Traceback (most recent call last):
  File "cli.py", line 263, in <module>
    main()
  File "cli.py", line 259, in main
    fire.Fire(train_from_folder)
  File "/opt/conda/lib/python3.8/site-packages/fire/core.py", line 141, in Fire
    component_trace = _Fire(component, args, parsed_flag_args, context, name)
  File "/opt/conda/lib/python3.8/site-packages/fire/core.py", line 466, in _Fire
    component, remaining_args = _CallAndUpdateTrace(
  File "/opt/conda/lib/python3.8/site-packages/fire/core.py", line 681, in _CallAndUpdateTrace
    component = fn(*varargs, **kwargs)
  File "cli.py", line 252, in train_from_folder
    mp.spawn(run_training,
  File "/opt/conda/lib/python3.8/site-packages/torch/multiprocessing/spawn.py", line 240, in spawn
    return start_processes(fn, args, nprocs, join, daemon, start_method='spawn')
  File "/opt/conda/lib/python3.8/site-packages/torch/multiprocessing/spawn.py", line 198, in start_processes
    while not context.join():
  File "/opt/conda/lib/python3.8/site-packages/torch/multiprocessing/spawn.py", line 160, in join
    raise ProcessRaisedException(msg, error_index, failed_process.pid)
torch.multiprocessing.spawn.ProcessRaisedException: 
-- Process 1 terminated with the following error:
Traceback (most recent call last):
  File "/opt/conda/lib/python3.8/site-packages/torch/multiprocessing/spawn.py", line 69, in _wrap
    fn(i, *args)
  File "/cnvrg/stylex/cli.py", line 72, in run_training
    retry_call(model.train, tries=3, exceptions=NanException)
  File "/opt/conda/lib/python3.8/site-packages/retry/api.py", line 101, in retry_call
    return __retry_internal(partial(f, *args, **kwargs), exceptions, tries, delay, max_delay, backoff, jitter, logger)
  File "/opt/conda/lib/python3.8/site-packages/retry/api.py", line 33, in __retry_internal
    return f()
  File "/cnvrg/stylex/stylex_train_new.py", line 1478, in train
    rec_loss = self.rec_scaling * reconstruction_loss(image_batch, generated_images,
  File "/cnvrg/stylex/stylex_train_new.py", line 415, in reconstruction_loss
    loss = 0.1 * lpips_loss(encoder_batch_norm, generated_images_norm).mean() +\
  File "/opt/conda/lib/python3.8/site-packages/torch/nn/modules/module.py", line 1111, in _call_impl
    return forward_call(*input, **kwargs)
  File "/opt/conda/lib/python3.8/site-packages/lpips/lpips.py", line 118, in forward
    in0_input, in1_input = (self.scaling_layer(in0), self.scaling_layer(in1)) if self.version=='0.1' else (in0, in1)
  File "/opt/conda/lib/python3.8/site-packages/torch/nn/modules/module.py", line 1111, in _call_impl
    return forward_call(*input, **kwargs)
  File "/opt/conda/lib/python3.8/site-packages/lpips/lpips.py", line 154, in forward
    return (inp - self.shift) / self.scale
RuntimeError: Expected all tensors to be on the same device, but found at least two devices, cuda:1 and cuda:0!
NoahVl commented 2 years ago

Hey! Thanks for taking an interest in our project.
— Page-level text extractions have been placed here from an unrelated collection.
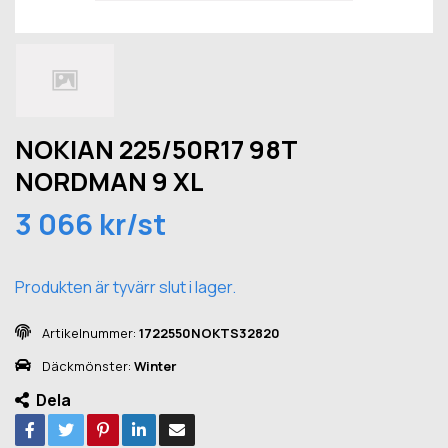
NOKIAN 225/50R17 98T
NORDMAN 9 XL
3 066 kr/st
Produkten är tyvärr slut i lager.
Artikelnummer:
1722550NOKTS32820
Däckmönster:
Winter
Dela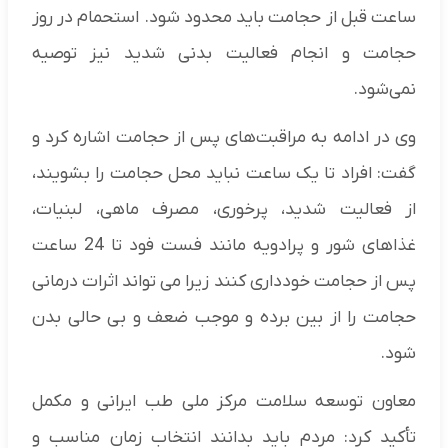
ساعت قبل از حجامت باید محدود شود. استحمام در روز
حجامت و انجام فعالیت بدنی شدید نیز توصیه
نمی‌شود.
وی در ادامه به مراقبت‌های پس از حجامت اشاره کرد و
گفت: افراد تا یک ساعت نباید محل حجامت را بشویند،
از فعالیت شدید، پرخوری، مصرف ماهی، لبنیات،
غذاهای شور و پرادویه مانند فست فود تا 24 ساعت
پس از حجامت خودداری کنند زیرا می تواند اثرات درمانی
حجامت را از بین برده و موجب ضعف و بی حالی بدن
شود.
معاون توسعه سلامت مرکز ملی طب ایرانی و مکمل
تأکید کرد: مردم باید بدانند انتخاب زمان مناسب و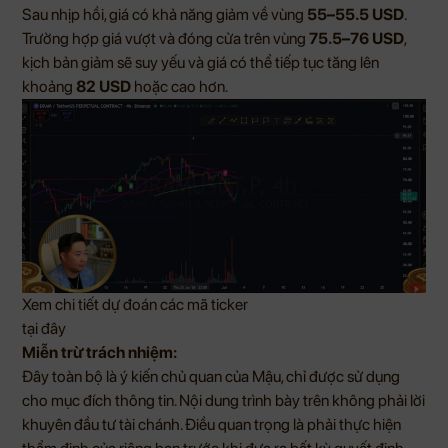
Sau nhịp hồi, giá có khả năng giảm về vùng
55–55.5 USD
.
Trường hợp giá vượt và đóng cửa trên vùng
75.5–76 USD
,
kịch bản giảm sẽ suy yếu và giá có thể tiếp tục tăng lên
khoảng
82 USD
hoặc cao hơn.
Xem chi tiết dự đoán các mã ticker
tại đây
Miễn trừ trách nhiệm:
Đây toàn bộ là ý kiến chủ quan của Mậu, chỉ được sử dụng
cho mục đích thông tin. Nội dung trình bày trên không phải lời
khuyên đầu tư tài chánh. Điều quan trọng là phải thực hiện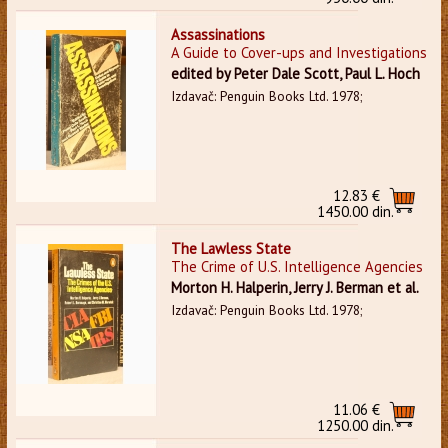
Assassinations
A Guide to Cover-ups and Investigations
edited by Peter Dale Scott, Paul L. Hoch
Izdavač: Penguin Books Ltd. 1978;
12.83 €
1450.00 din.
The Lawless State
The Crime of U.S. Intelligence Agencies
Morton H. Halperin, Jerry J. Berman et al.
Izdavač: Penguin Books Ltd. 1978;
11.06 €
1250.00 din.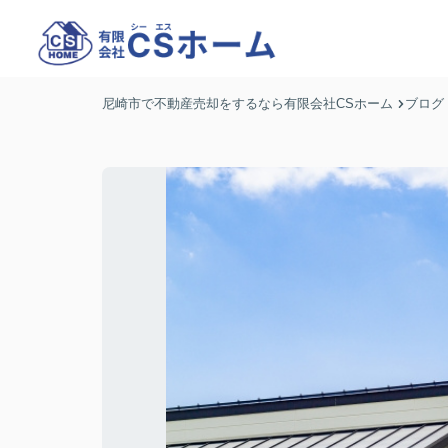
尼崎市で不動産売却をするなら有限会社CSホーム
ブログ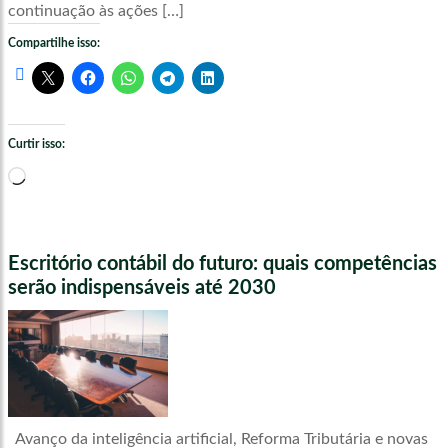
continuação às ações […]
Compartilhe isso:
Curtir isso:
Carregando...
Escritório contábil do futuro: quais competências
serão indispensáveis até 2030
Avanço da inteligência artificial, Reforma Tributária e novas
We sadly haven't been able to test multi gpu support and during the conversion process of lucidrains' code we didn't take multi gpu support into account (as we only had single GPU machines available to us). You can try contacting the people that did get the code working with multiple gpu's, but officially we don't support it. You could also see if the original lucidrains' code works for you with multiple GPU's, so then you know it's our code that's at fault.

My apologies I can't help much more with this specific issue, but I hope it helped!